Jammu & Kashmir – Who Does It Belong To?
Jammu and Kashmir was once an independent state, until the 1940s, north of India and east of Pakistan, when Pakistani troops invaded the country, the King of Jammu & Kashmir requested help from a British colonial officer (although by this time India was independent, Britain kept a Governor-General in the country until 1950) who said that he would be assisted if he gave his land to India whilst remaining monarch of the area. The King agreed.
India took the problem to the UN who told both India and Pakistan to get out of the region. This resulted in 3 further wars between the countries and to this day they both claim the land whilst there is also a growing independence movement in the region.
Bir Tawl & The Halai’b – The Last Piece Of Unclaimed Land On Earth
After Britain removed itself from North Africa, Egypt and Sudan had to draw a border up between themselves. For the most part, the border was a completely straight line, until they reached the Red Sea. Both countries desired a region called the Hala’ib Triangle because it had resourced and a settlement, the synonymous town of Hala’ib. Britain intervened and drew up a border that matched the land use of tribes in the area.

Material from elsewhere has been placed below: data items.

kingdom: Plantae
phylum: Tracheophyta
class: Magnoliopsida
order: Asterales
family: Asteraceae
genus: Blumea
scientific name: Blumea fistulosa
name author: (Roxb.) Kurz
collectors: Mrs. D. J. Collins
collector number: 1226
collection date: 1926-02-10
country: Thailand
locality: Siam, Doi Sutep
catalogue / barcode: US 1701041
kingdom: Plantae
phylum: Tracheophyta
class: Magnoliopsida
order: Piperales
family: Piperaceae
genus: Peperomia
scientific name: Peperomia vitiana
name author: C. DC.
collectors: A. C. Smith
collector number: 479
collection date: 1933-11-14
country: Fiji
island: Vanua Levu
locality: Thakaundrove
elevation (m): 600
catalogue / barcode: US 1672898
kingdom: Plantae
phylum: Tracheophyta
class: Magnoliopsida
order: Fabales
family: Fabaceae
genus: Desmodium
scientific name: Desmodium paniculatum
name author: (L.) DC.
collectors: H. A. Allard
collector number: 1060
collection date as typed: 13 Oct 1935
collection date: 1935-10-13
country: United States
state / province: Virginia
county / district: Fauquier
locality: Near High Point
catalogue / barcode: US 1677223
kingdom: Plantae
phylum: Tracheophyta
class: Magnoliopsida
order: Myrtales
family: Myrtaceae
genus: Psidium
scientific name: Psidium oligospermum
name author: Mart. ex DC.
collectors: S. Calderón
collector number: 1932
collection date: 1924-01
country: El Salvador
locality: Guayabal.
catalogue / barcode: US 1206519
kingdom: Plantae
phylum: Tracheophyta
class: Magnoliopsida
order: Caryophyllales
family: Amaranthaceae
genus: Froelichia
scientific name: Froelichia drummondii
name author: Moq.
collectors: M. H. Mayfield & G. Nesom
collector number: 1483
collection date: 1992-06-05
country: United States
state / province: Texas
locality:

Egypt didn’t like this at all, it meant that it had to have Bir Tawil, a small, barren piece of land next to the Hala’ib whilst Sudan got the land with the resources and population. Egypt asserts that the border sits at the straight line originally drawn while Sudan claims it was the one drawn by the British, leaving Bir Tawil in an odd state as neither country actually claims Bir Tawil at all, making it the last unclaimed piece of land on Earth.
Although, that isn’t exactly true. Last year an American man went out there and claimed to set up “The Kingdom of North Sudan”, which has since received no recognition from any country.
Venezuela & Guyana – 50/50
He is pointing to Guyana in South America. Guyana’s next door neighbor, Venezuela, claims that half of Guyana actually belongs to them. It’s an awkward situation and goes back to colonial times when Spain and Britain fought over the same portion of Guyana, this conflict was inherited by the successor countries.
In a settlement, Venezuela got a small area of this land and later agreed to sort out an agreement with Guyana that would settle any bad blood, although that was in 1966 and since then not much has changed in the dispute between these two.
Western Sahara – The Birthplace Of Desert Guerilla Warfare
The fate of this strip of land on the Atlantic coast positioned between Algeria, Morocco and Mauritania has been long undecided and certainly unsure. After Spain pulled out of it’s North African colonies, it didn’t put much thought into organizing the land that was left there.
During WW2, Spanish Morocco took control of the area known as West Sahara. After that period of time, Morocco and Mauritania rose as independent states, and both of them fought for the sovereignty of the area which eventually led to the formation of an independence movement which called itself the Polisario, who wanted to create a country called the Sahrawi Arab Democratic Republic.
The map above shows the current division of Western Sahara. The red zone belongs to the Polisario whilst the yellow zone belongs to Morocco, and Mauritania claims to own the entire territory. The Polisario claim to be masters in guerilla warfare, although most Sahrawi refugees now live in a camp in Algeria. They were promised a referendum on independence by the UN, but alas so far there has been nothing.